We headed back out to the Smith Moore. Greg decided not to go as he was a little under the weather and had to drive home later in the day.

The Smith Moore was still under its marker buoy, and there were no other boats tied to it. Again the visibility was marginal, but familiarity with the wreck made for a better dive.

Off to the Selvik.

The Steven M. Selvick, is a 70' tug intentionally sunk in 1996 in 40'-60' of water. The pilothouse starts in 40 ft. of water, making this a great dive for all.

Divers have access to all areas of the tug. The pilothouse, galley, mess room, engine room, and crew quarters can all be penetrated.

The tug was built in 1915 in Cleveland, Ohio for the Great Lakes Towing Company. During her career she served on the construction of the Mackinac Bridge in 1957.

By the time the Selvick was donated to the Alger Underwater Preserve in 1994 she had been mothballed for several years and was no longer able to sail under her own power, so it was necessary to tow the tug from Sturgeon Bay to Munising.

In order to avoid polluting the lake, hundreds of gallons of fuel oil and lubricants had to be pumped out of the tug's tanks and bilges, and the interior was steam-cleaned. Miscellaneous equipment such as auxiliary engines and generators had to be removed to give divers safe access to the engine room. Volunteers from the local area and around the Midwest accomplished these jobs over the course of two years. Several members of the Saginaw Underwater Explorers spent several weekends helping out.

The Selvick was sunk June 1, 1996 some six miles north of Munising off Grand Island's Trout Point.

Our dive was great. The Selvick appeared out of the gloom at about 20’. The mooring line was attached to the stern with the tug listing to the port side at about a 45° angle. It was an easy swim with a lot to explore. Most of the hatches were open and the controls still moved in the pilothouse. Visibility was better at about 40’. While we were on the wreck a charter rafted off our boat and sent 4 divers in.

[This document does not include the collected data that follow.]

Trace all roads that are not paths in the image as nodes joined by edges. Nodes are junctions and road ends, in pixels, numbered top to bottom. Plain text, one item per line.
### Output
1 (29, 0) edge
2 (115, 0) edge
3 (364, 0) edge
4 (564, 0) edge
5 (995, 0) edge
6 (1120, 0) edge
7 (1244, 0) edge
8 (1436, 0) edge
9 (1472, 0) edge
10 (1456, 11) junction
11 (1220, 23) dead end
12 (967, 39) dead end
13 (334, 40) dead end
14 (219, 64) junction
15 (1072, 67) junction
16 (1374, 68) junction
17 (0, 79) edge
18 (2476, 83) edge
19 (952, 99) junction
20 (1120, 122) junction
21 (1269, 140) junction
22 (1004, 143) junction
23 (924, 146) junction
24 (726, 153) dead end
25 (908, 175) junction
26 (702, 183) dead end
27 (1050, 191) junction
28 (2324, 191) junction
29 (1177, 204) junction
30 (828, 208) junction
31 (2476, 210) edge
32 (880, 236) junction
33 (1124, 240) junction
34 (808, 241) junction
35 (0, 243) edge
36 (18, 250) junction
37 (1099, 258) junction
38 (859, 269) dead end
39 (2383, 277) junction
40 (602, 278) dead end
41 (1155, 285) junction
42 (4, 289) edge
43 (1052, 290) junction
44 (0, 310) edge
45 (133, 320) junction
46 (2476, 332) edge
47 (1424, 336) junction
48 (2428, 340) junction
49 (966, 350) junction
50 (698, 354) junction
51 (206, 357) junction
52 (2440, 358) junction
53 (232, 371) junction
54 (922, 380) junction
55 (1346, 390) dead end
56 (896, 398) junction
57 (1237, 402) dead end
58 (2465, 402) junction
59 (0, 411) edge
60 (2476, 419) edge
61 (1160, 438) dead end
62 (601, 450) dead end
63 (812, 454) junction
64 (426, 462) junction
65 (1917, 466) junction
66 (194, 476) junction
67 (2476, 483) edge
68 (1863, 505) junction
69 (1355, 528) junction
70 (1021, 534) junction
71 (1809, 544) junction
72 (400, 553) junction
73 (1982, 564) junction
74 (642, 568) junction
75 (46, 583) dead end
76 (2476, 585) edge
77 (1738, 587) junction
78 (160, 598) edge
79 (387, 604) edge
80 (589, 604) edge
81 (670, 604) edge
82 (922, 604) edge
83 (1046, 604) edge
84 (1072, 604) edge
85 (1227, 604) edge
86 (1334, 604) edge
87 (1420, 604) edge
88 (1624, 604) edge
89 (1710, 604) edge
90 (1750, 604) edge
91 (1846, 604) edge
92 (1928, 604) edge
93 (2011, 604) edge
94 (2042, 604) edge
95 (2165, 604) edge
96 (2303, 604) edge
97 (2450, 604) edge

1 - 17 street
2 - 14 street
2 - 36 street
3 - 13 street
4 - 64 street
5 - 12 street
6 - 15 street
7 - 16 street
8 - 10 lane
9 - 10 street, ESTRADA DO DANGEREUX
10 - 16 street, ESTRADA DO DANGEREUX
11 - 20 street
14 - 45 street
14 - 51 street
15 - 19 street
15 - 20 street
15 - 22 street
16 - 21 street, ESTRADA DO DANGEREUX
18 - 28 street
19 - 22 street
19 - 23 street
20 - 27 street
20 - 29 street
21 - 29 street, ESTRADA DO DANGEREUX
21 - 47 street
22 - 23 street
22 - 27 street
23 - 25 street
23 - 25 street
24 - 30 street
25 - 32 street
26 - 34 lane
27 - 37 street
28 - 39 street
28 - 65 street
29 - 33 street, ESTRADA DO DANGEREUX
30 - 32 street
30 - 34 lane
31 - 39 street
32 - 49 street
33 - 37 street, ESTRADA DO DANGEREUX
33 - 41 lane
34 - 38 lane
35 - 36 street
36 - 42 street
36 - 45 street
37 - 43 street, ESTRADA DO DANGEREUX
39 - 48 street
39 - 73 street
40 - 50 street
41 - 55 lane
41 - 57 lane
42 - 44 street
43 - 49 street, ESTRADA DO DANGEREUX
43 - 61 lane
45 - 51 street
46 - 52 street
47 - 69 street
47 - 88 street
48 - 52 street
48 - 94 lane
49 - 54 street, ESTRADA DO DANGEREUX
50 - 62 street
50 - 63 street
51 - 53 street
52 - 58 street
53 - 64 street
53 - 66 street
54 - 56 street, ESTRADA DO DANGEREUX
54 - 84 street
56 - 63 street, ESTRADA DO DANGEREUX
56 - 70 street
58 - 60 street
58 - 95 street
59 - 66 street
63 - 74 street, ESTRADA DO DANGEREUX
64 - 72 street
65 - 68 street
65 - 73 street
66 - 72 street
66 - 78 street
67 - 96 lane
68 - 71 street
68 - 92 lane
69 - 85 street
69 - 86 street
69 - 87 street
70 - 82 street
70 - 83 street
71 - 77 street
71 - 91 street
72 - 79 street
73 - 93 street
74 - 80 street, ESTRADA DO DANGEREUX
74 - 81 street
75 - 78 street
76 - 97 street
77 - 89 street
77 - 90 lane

After the trip back in we hung our wet gear on clothes lines supplied by the motel.

Following dinner Greg headed back home with the boat in tow while the rest of the group played tourist and checked out some of the local waterfalls, which the area is famous for, along with some of the historical exhibits on Sand Point.

Monday started with the nicest weather of the weekend, of course as we were headed home. After a few more waterfalls we headed to the Great Lakes Shipwreck Museum at Whitefish Point. There are a lot of exhibits on shipwrecks in the area with the most famous being the Edmund Fitzgerald. It was well worth the $13 fee, which included admission to the museum and former lighthouse keeper’s quarters and a video presentation on the Fitzgerald.

We arrived back home about 11 pm, having taken full advantage of the four day trip.